I approach the “jawn” with ontological exploration. As part of Philadelphian grammar and dialect, the term “jawn” is a form of recognition and of identification of persons, places, and things. With the expression, “Did you see that jawn?,” Black Philadelphians understand which “jawn” is the subject or object. Regardless of the expression, there is a collective understanding of those who use the language that this person may be either discussing a woman, man, or gender variant individual, but in many cases it has signaled gender, a place where people go (perhaps it is a store), or a thing that is an inanimate object and possibly non-human. This can also be an act or gesture. It is that place or geography, thingness or humanness, and object or subject that informs the possibilities of how this Philadelphia grammar is marked onto the bodies and ontologies of the Black femme figure. When the jawn is a “person” she or they are also the thing and the place in question. There is no distinction to be made here, as she or they are gregarious haunters that are known and unknown through desires and shame and through the (mis)recognition of the spectator.

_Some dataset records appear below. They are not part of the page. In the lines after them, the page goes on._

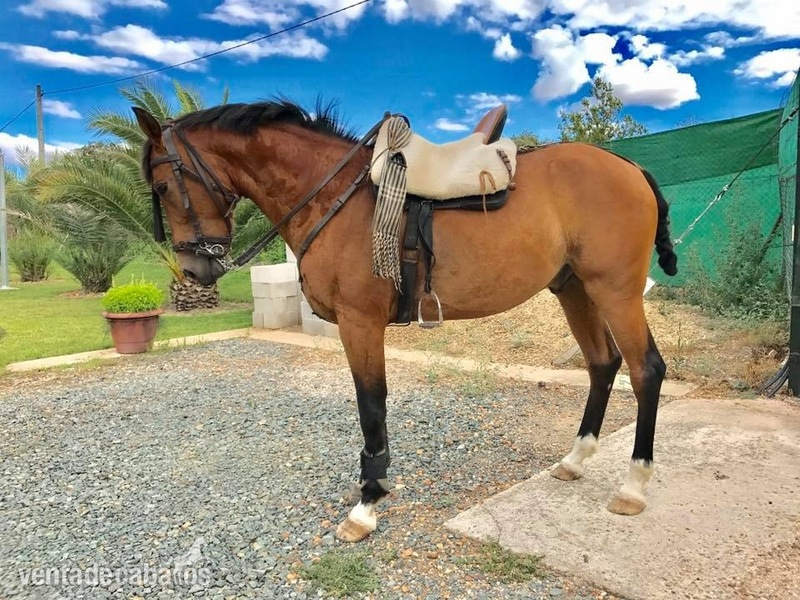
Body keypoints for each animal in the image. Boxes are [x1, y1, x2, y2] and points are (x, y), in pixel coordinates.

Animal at [133, 99, 678, 543]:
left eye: (162, 185)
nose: (195, 269)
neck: (334, 194)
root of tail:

I draw from Hortense Spillers’ (1987, 67) theorization on the “zero degree of social conceptualization” of Black people’s “body” and “flesh,” and Fred Moten’s (2003) disavowal of the distinction between the human and thingly nature of Black beings. Spillers defines the flesh as a “zero degree of social conceptualization that does not escape concealment under the brush of discourse, or the reflexes of iconography.” The flesh is not legible to the person who seeks to thingify the body. The flesh signifies the objectified being’s subjecthood, which for the Black being or object their subjecthood is misrecognized. Like Moten, I address humanness and thingliness, but unlike Moten I have no concern with solely a racial relation through whiteness, but rather an intraracial and sexual relation of subject-objects to more objectified and misrecognized subject-objects. The “jawn” as a theoretical framework that speaks to the embodiment, experience, and visuality of Black women and femmes cast off as gendered and sexual others from their racially othered community-familial folk who cast shame. I argue “the jawn” as a Black affirmative femme figure understands the complexities of her/their sexual subjecthood and subjectivity through shaming cultures. The jawn embraces the affective nature of her/their relationship to others, as others.
Moten, Fred. 2003. In the Break: The Aesthetics of the Black Radical Tradition. Minneapolis: University of Minnesota Press.
Spillers, Hortense. 1987. “Mama's Baby, Papa's Maybe: An American Grammar Book.” Diacritics 17, no. 2: 64–81.